In the social sciences and education, such quantitative measures are sometimes difficult to generate; in any case, a statement about the nature and estimated magnitude of error must be made in order to signal the level of certainty with which conclusions have been drawn. Perhaps most importantly, the reasoning about evidence should identify, consider, and incorporate, when appropriate, the alternative, competing explanations or rival “answers” to the research question. (Shavelson and Towne 2002, p. 68).
Williams (1992) highlighted problems teachers face in assessing student learning when using case-based and problem-based approaches. First, even though the students are learning via the case-based method, they are often being assessed using standardized objective tests, predominately multiple-choice assessments. Second, classes with a large number of students make it difficult to use written tests of performance skills throughout the semester. However, because it is important to investigate whether students are able to abstract the general principles from the study of cases so that they are able to apply those principles and transfer them to other situations, we need to develop better and efficient methods for assessment.
A factor that influences the design of classroom research is a bias towards comparison conditions, or what some researchers refer to as “horse race” studies—that is, research examining which approach “wins” in terms of student perceptions or achievement. The “winner” in these studies varies, depending on the kind of knowledge measured. For example, comparing two classes of students, one that experienced case-based teaching and one that experienced traditional lectures, might show no differences on a standardized test of critical thinking or the standard multiple-choice exam. How are we to interpret this? Without pretest information, it is impossible to judge gains between the two groups. Moreover, if the assessment task is not aligned with the goals of case-study teaching, the results will not be valid.

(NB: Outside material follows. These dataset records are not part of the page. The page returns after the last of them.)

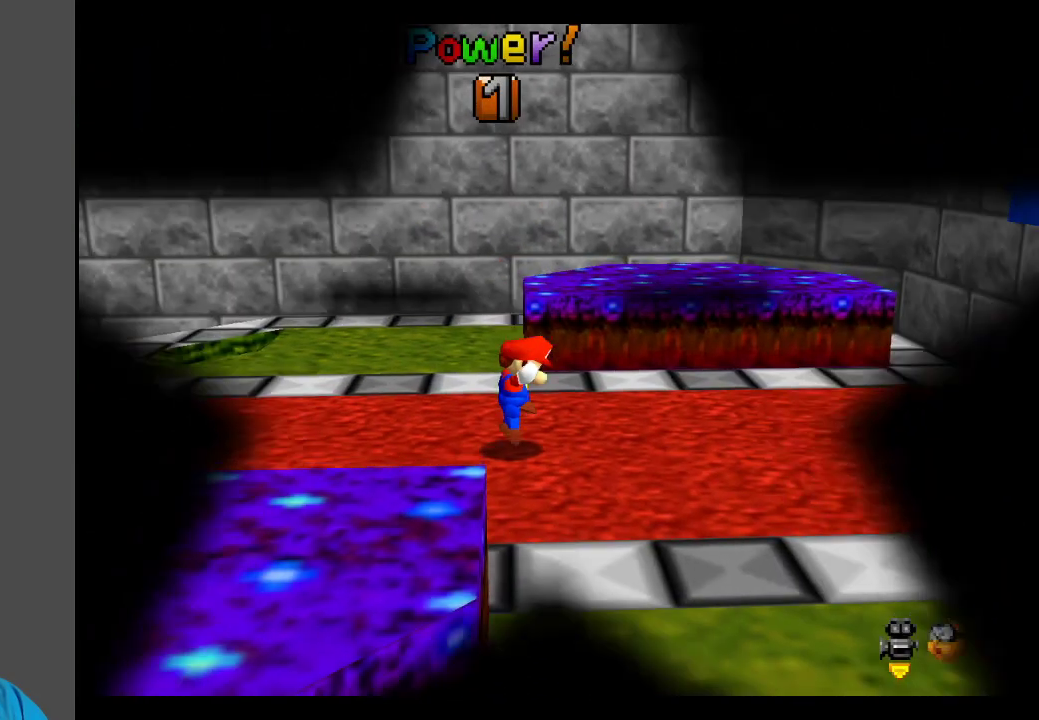
{"buttons": [], "left_stick": "right", "right_stick": "center", "events": [[183, "left_stick", "right"]]}
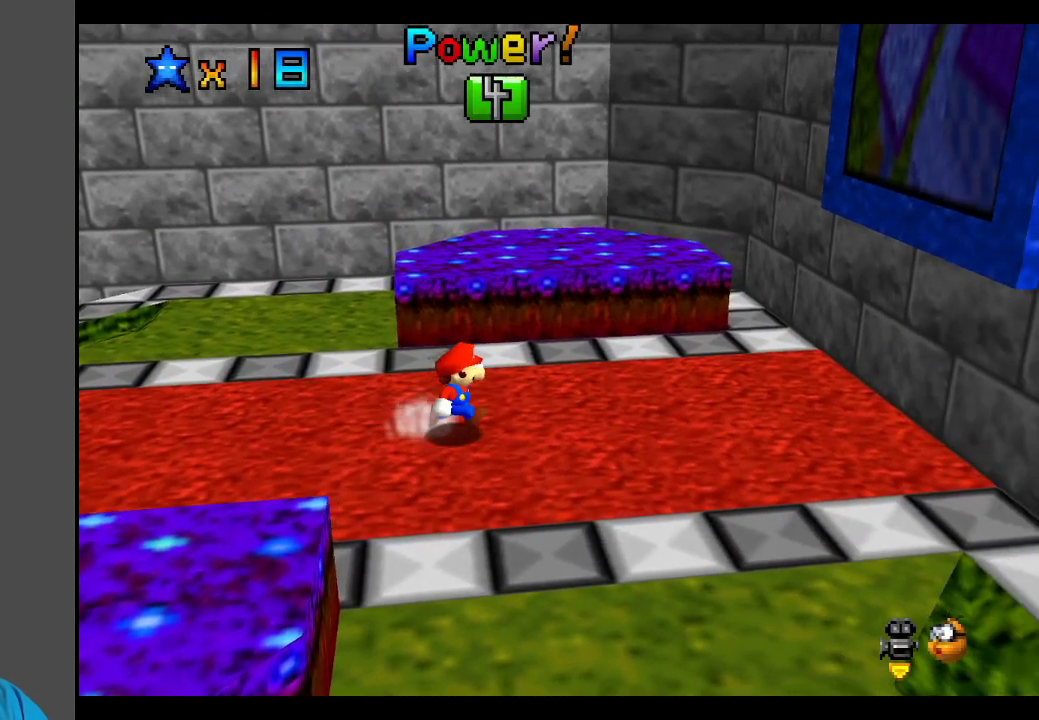
{"buttons": [], "left_stick": "right", "right_stick": "center", "events": [[100, "A", "down"], [150, "A", "up"]]}
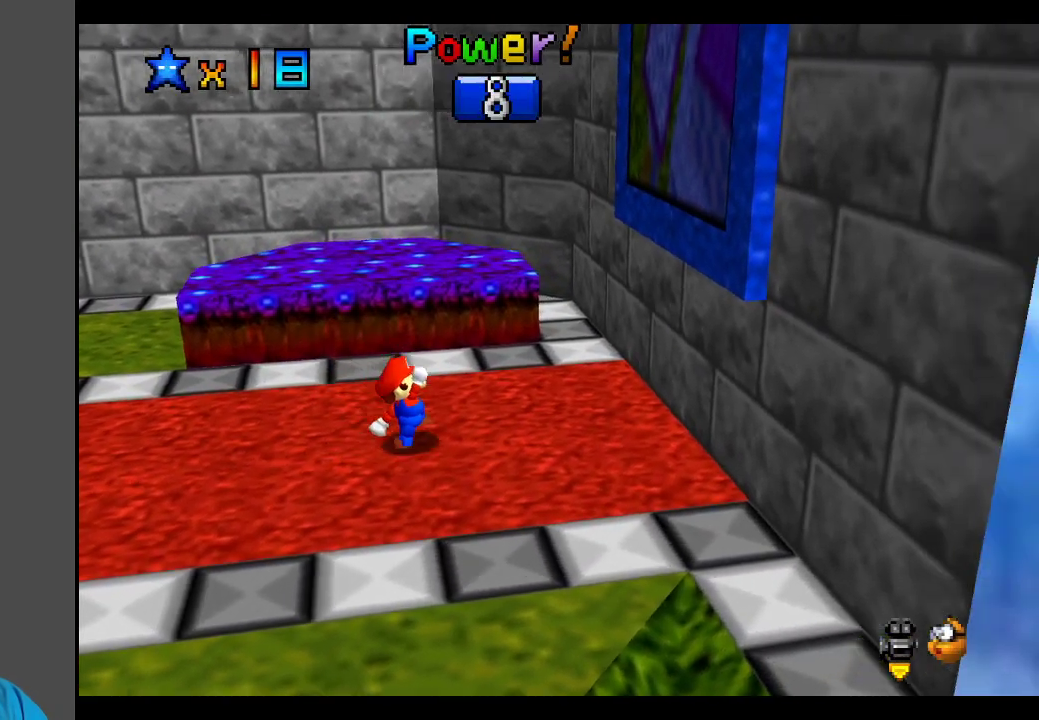
{"buttons": ["A"], "left_stick": "right", "right_stick": "center", "events": [[100, "A", "down"]]}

In the following three examples, we illustrate some problems with comparative studies that are not well controlled for instructor bias, not well planned to measure particular outcomes (comparing apples to oranges), and have such weak interventions they yield data impossible to interpret.
Examples of how not to do a study
One kind of problematic study involves instructor bias that influences students’ responses to survey items, leading to self-report bias. A typical example would be an instructor who uses case-based instruction for the first time and is very enthusiastic and decides to survey students to see if their perceptions of the value of case-based teaching match his own. The instructor quickly constructs a brief questionnaire, often with leading questions and/or questions that call for judgments based on experiences students may not have gained. After the class is concluded, this instructor might ask students whether the discussions he led in case-study teaching required them to think critically. If he was explicit about this being one of his course goals, and had developed good rapport with the class, students may agree with this perception, just because they want to tell him what they know he wants to hear, regardless of their awareness of any growth in critical thinking on their part. This can be problematic, especially if students have “operationalized” critical thinking totally differently than the instructor.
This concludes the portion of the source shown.